In Singapore, a national literature emerged in the 1950’s and 1960’s, in response to worldwide trends towards decolonisation. There was some angst in the beginning about writing in the coloniser’s tongue, and in those heady days of Afro-Asian solidarity we imported the debates that roiled the world of African literature. Nigerian writer Chinua Achebe believed that the English language could be appropriated, could be used as a weapon by the colonized, as a counterargument against colonization. But Kenyan writer Ngugi Wa Thiongo believed it was the duty of African intellectuals to advance their own language. In his words, ‘when an intellectual abandons it to write in another language, it leaves his language with one less mind’. One might say that Achebe’s position won the day in Singapore. Nevertheless, there was still lingering unease over the authenticity or authority that English possessed, which gave rise to a lively almost-creole called Singlish, whose substrate is English but whose syntax and lexicon have been modified based on influences from the Chinese languages such as Hokkien, Cantonese and Mandarin as well as Malay and the Indian language Tamil. One can argue this has in fact been one of the innovations in Singapore literature.
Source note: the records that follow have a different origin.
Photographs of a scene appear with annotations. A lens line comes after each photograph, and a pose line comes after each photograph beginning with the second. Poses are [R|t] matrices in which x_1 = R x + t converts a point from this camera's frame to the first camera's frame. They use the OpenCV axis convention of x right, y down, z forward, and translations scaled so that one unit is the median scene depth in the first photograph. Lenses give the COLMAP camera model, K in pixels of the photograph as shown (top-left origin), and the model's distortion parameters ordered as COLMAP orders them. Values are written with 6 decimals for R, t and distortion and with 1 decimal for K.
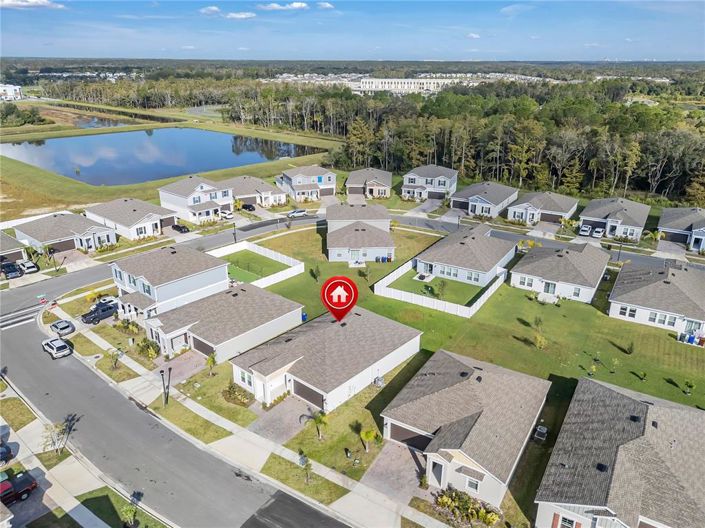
lens RADIAL K [[522.7, 0, 352.5], [0, 522.7, 264.0], [0, 0, 1]] dist [0.079744, -0.095668]
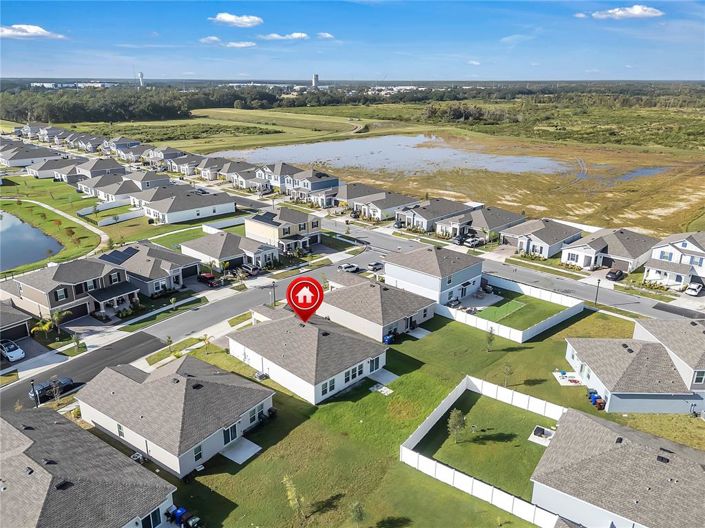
lens RADIAL K [[524.8, 0, 351.6], [0, 524.8, 267.0], [0, 0, 1]] dist [0.083315, -0.098482]
pose [[-0.059118, 0.325178, -0.943803, 0.573763], [-0.363562, 0.873510, 0.323732, -0.225322], [0.929692, 0.362269, 0.066582, 0.591963]]
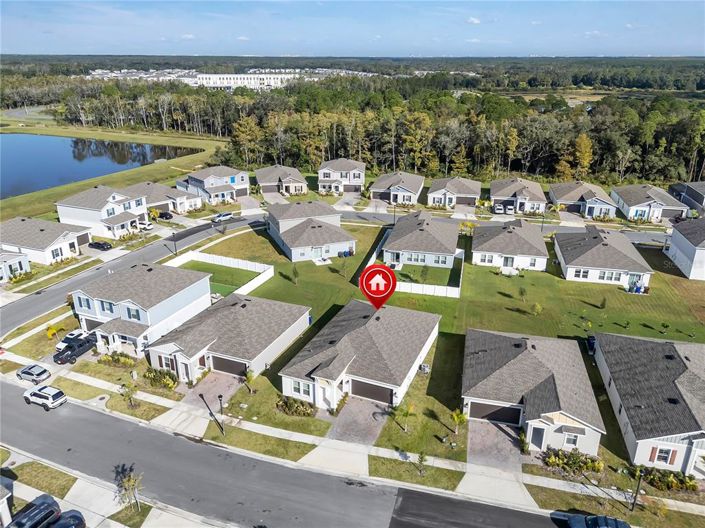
lens RADIAL K [[524.8, 0, 351.6], [0, 524.8, 267.0], [0, 0, 1]] dist [0.083315, -0.098482]
pose [[0.950271, -0.117393, 0.288451, -0.207322], [0.114297, 0.993063, 0.027613, -0.009504], [-0.289692, 0.006729, 0.957096, 0.032223]]
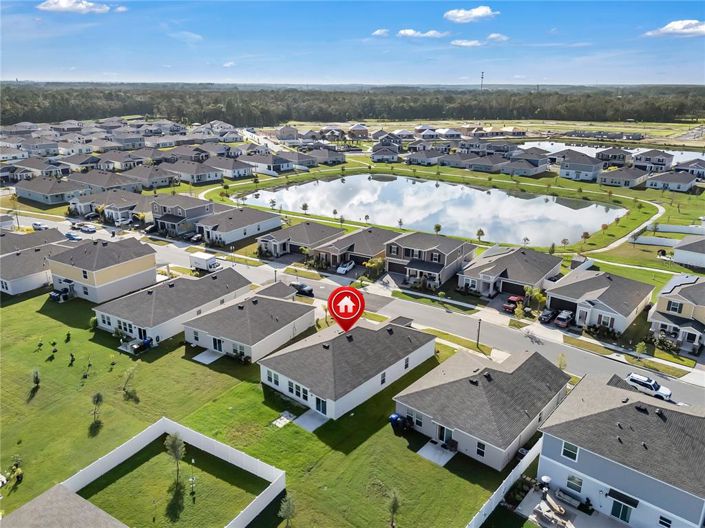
lens RADIAL K [[524.8, 0, 351.6], [0, 524.8, 267.0], [0, 0, 1]] dist [0.083315, -0.098482]
pose [[-0.999911, -0.009380, -0.009458, -0.016990], [-0.013268, 0.764319, 0.644702, -0.396029], [0.001181, 0.644770, -0.764376, 1.034142]]
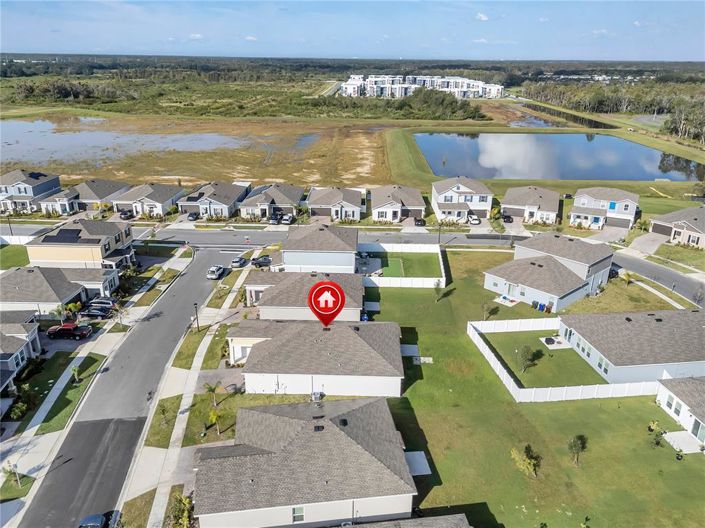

As a matter of fact, a collection known as ‘Sonnets from the Singlish’ won the Singapore Literature Prize for Poetry in the year 2014. But this kind of project only draws from a decolonizing impulse. According to Chen Kuan-Hsing, “decolonisation is the attempt by the previously colonized to reflectively work out a historical relation with its colonizer, culturally, politically and economically”. He distinguishes this from deimperialisation, which he called “work that must be performed by the colonizer first—to examine the conduct, motives, desires and consequences of the imperialist history that has formed its own subjectivity.”

Considering Singapore’s relationship to its Southeast Asian neighbours, which includes the following: the import of migrant labour to power its economic growth, the burning of forests in Indonesia for its investments in the palm oil industry, the purchase of sand from devastated coastlines in Cambodia for its construction industry, its positioning as a hub which results in brain drain from its neighbours, it is not difficult to see how the wealthy island-state has practically transformed into a modern-day imperial power. And thus I wonder about the kinds of literature that might be produced with this kind of deimperialising consciousness. This will involve a pivot, a reckoning, not just from Singapore towards the region, but also, for example, from metropolitan Bangkok towards the rural heartland of Isan, Manila towards Muslim Mindanao, Kuala Lumpur towards the aborigines of its forest interiors. For a long time, Southeast Asia has been peripheral to World Literature. That situation might not change in the near future. But it is certainly time to pay attention to our own peripheries.